Derivation of the Maxwell-Schr\"odinger Equations from the Pauli-Fierz Hamiltonian

TL;DR

This paper derives the Maxwell-Schr"odinger equations as an effective description of a large quantum system of charged particles coupled to a quantized electromagnetic field, demonstrating condensation phenomena in the mean-field limit.

Contribution

It extends the 'method of counting' to analyze the dynamics of charged particle condensates interacting with radiation, deriving effective classical field equations.

Findings

Charged particles and photons exhibit condensation over time.

The Maxwell-Schr"odinger system accurately describes the large N limit dynamics.

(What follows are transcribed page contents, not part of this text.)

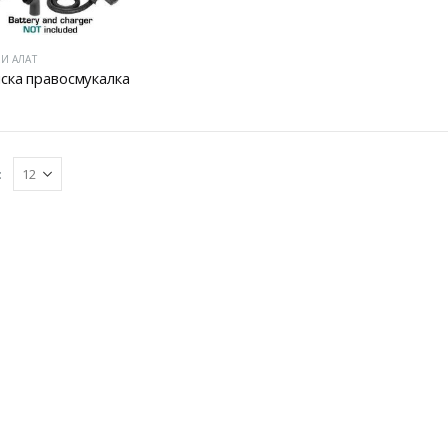
И АЛАТ
ска правосмукалка
: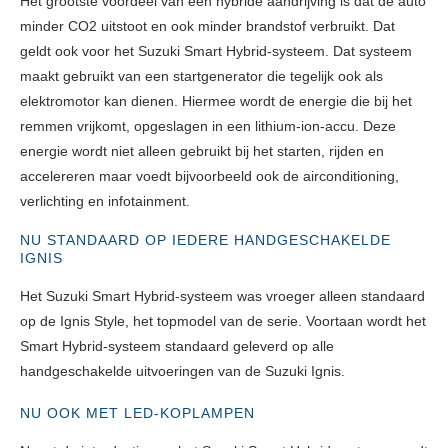
Het grootste voordeel van een hybride aandrijving is dat de auto
minder CO2 uitstoot en ook minder brandstof verbruikt. Dat
geldt ook voor het Suzuki Smart Hybrid-systeem. Dat systeem
maakt gebruikt van een startgenerator die tegelijk ook als
elektromotor kan dienen. Hiermee wordt de energie die bij het
remmen vrijkomt, opgeslagen in een lithium-ion-accu. Deze
energie wordt niet alleen gebruikt bij het starten, rijden en
accelereren maar voedt bijvoorbeeld ook de airconditioning,
verlichting en infotainment.
NU STANDAARD OP IEDERE HANDGESCHAKELDE
IGNIS
Het Suzuki Smart Hybrid-systeem was vroeger alleen standaard
op de Ignis Style, het topmodel van de serie. Voortaan wordt het
Smart Hybrid-systeem standaard geleverd op alle
handgeschakelde uitvoeringen van de Suzuki Ignis.
NU OOK MET LED-KOPLAMPEN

The method of counting is successfully extended to this setting.

Abstract

We consider the spinless Pauli-Fierz Hamiltonian which describes a quantum system of non-relativistic identical particles coupled to the quantized electromagnetic field. We study the time evolution in a mean-field limit where the number $N$ of charged particles gets large while the coupling to the radiation field is rescaled by $1/\sqrt{N}$. At time zero we assume that almost all charged particles are in the same one-body state (a Bose-Einstein condensate) and we assume also the photons to be close to a coherent state. We show that at later times and in the limit $N \rightarrow \infty$ the charged particles as well as the photons exhibit condensation, with the time evolution approximately described by the Maxwell-Schr\"odinger system, which models the coupling of a non-relativistic particle to the classical electromagnetic field. Our result is obtained by an extension of the "method of counting", introduced by Pickl, to condensates of charged particles in interaction with their radiation field.